Pizza Is My Life

Double Zero Pie and Pub

Adriana Davis’, Head Chef at Double Zero Pie & Pub, love for food started as a young girl she when was inspired by her Mother and Aunts cooking on her Grandfather's farm. Through these memories, Adriana found her passion for the culinary arts. Upon the transition to Las Vegas, Adriana’s eyes and palate were exposed to so many award-winning chefs and restaurants. Through a friend and a co-worker, Adriana was introduced to world champion Pizzaiolo Michael Vakneen, who has taken Adriana under his mentorship and helped her grow as a leader and amazing Pizzaiolo. Here she is leading an amazing team making some of the best pizza in the city.

Chef Adriana shared, “My time here at Double Zero has been an extraordinary experience, Chef Michael has taken me under his wing and we are so excited about what direction the restaurant is headed, our growth and evolution. We have set some pretty big goals we want to achieve; to be recognized in the world's top 50, not only for pizza but as a restaurant, catch the attention of the James Beard Foundation, and put ourselves on the map. We are looking forward to taking the world by storm.”

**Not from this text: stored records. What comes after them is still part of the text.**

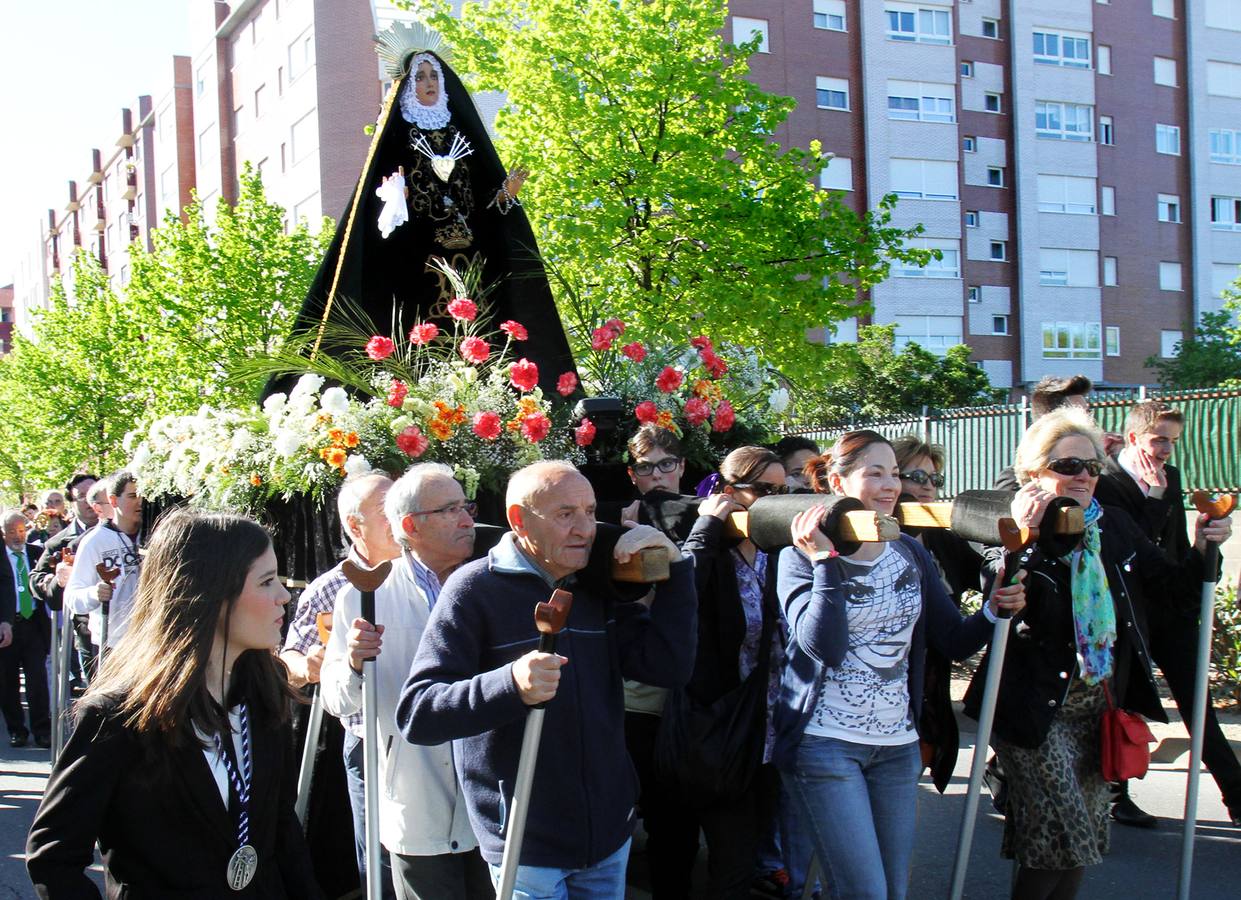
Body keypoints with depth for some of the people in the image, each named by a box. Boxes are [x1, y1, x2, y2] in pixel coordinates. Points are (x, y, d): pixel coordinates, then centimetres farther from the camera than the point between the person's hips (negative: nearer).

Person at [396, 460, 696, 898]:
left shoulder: (597, 589, 7)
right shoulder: (475, 589, -12)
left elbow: (669, 667, -1)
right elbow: (416, 714, -19)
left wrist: (674, 568, -10)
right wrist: (510, 684, -35)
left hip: (609, 832, 6)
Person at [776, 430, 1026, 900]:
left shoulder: (911, 553, 6)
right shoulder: (801, 557, -9)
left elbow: (954, 642, 4)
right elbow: (823, 646, -23)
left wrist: (993, 610, -14)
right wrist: (826, 559, -27)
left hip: (898, 744, 5)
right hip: (826, 742, -5)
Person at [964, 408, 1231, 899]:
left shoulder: (1114, 525, 4)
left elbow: (1166, 586, 11)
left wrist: (1200, 550, -5)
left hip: (1099, 708, 7)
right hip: (1037, 711, -7)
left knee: (1085, 836, 16)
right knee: (1061, 838, -7)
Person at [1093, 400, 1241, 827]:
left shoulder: (1170, 477, 9)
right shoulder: (1104, 481, -13)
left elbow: (1180, 545, 16)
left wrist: (1192, 596, 14)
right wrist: (1156, 495, -20)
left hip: (1172, 611, 6)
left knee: (1197, 704, 8)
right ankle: (1118, 798, 21)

I am happy to get the chance to talk to Chef Adriana at the Las Vegas Pizza Festival, discussing her Tokyo-inspired pizza concept at Double Zero Pie and Pub.

Highlight:
Chef Adriana shares a brief description of the unique Neo-Neapolitan Tokyo-inspired pizza concept.
We also discuss preparing pizza in an Ooni oven for the festival, preparedness with multiple Ooni ovens ensures perfect, consistent heat throughout the pizza-making process.
Chef Adriana shares the joy and challenges of the roller coaster ride of opening a restaurant.
The importance of repetition and practice in achieving consistency.
Chef Adriana's message to the world: Continuously pursue what you love, and find satisfaction in making others happy through your craft.